Il est attendu que 250 nouvelles propriétés rejoignent le mouvement Alianza del Pastizal, soit environ 120 000 hectares supplémentaires de prairies naturelles protégées, et que la BRDE accompagne entre 150 et 200 producteurs, avec une priorité pour les dossiers de financement des jeunes et des femmes. Des formations techniques et de gestion sont déjà mises en place auprès des producteurs, productrices et jeunes gauchos dans un souci de produire et conserver.

Lors de la cérémonie de lancement du projet, en avril 2023, à Lavras do Sul, le nouveau gouverneur du Rio Grande Do Sul, Eduardo Leite, a loué le projet « pour ses actions sociales en plus des actions de lutte contre le réchauffement climatique, de promotion du développement économique durable, de protection des prairies natives et du biome. »
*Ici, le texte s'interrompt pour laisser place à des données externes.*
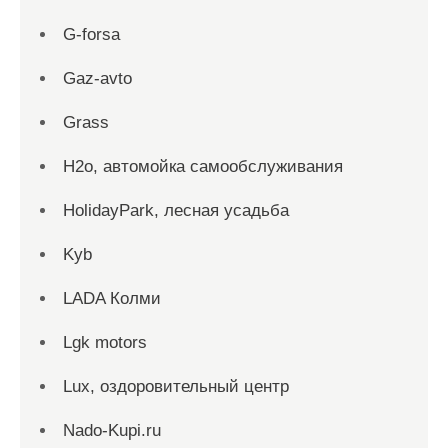
G-forsa
Gaz-avto
Grass
H2o, автомойка самообслуживания
HolidayPark, лесная усадьба
Kyb
LADA Колми
Lgk motors
Lux, оздоровительный центр
Nado-Kupi.ru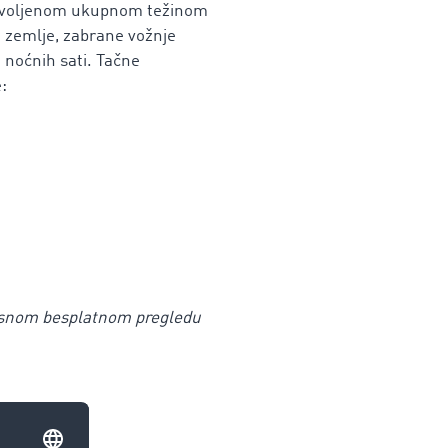
zvoljenom ukupnom težinom
d zemlje, zabrane vožnje
 noćnih sati. Tačne
e:
isnom besplatnom pregledu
Un mouvement en marche pour se déployer sur d’autres biomes au Brésil

Au-delà des biomes de la pampa, le Brésil est composé de cinq autres biomes : l’Amazonie (5,5 millions de km² à travers neuf pays, 50 % de la biodiversité mondiale, entre 15 et 20 % des réserves d’eau potable de la planète et 10 % des réserves mondiales de carbone), le Cerrado (savane brésilienne, environ 22 % du territoire national et dont il ne reste que 50 % de la végétation), la forêt Atlantique (environ 15 % du territoire et réduit à 10 % de sa végétation d’origine), la caatinga (biome le plus sec du Brésil, environ 11 % du territoire, qui a perdu 46 % de sa végétation) et le Pantanal (plus grande plaine inondée de la planète, environ 2 % du territoire, qui a perdu 15 % de sa superficie).

Depuis 2019, l’Agence française de développement instruit des projets visant la protection de la forêt amazonienne via le soutien au développement d’activités économiques durables dans la région, l’appui aux politiques de lutte contre la déforestation, le soutien à la conservation de la biodiversité, la valorisation durable des ressources naturelles, la protection des peuples autochtones, le renforcement de la sécurité foncière, le soutien et le renforcement du cadre réglementaire territorial et l’appui aux institutions financières qui financent des projets durables dans la région.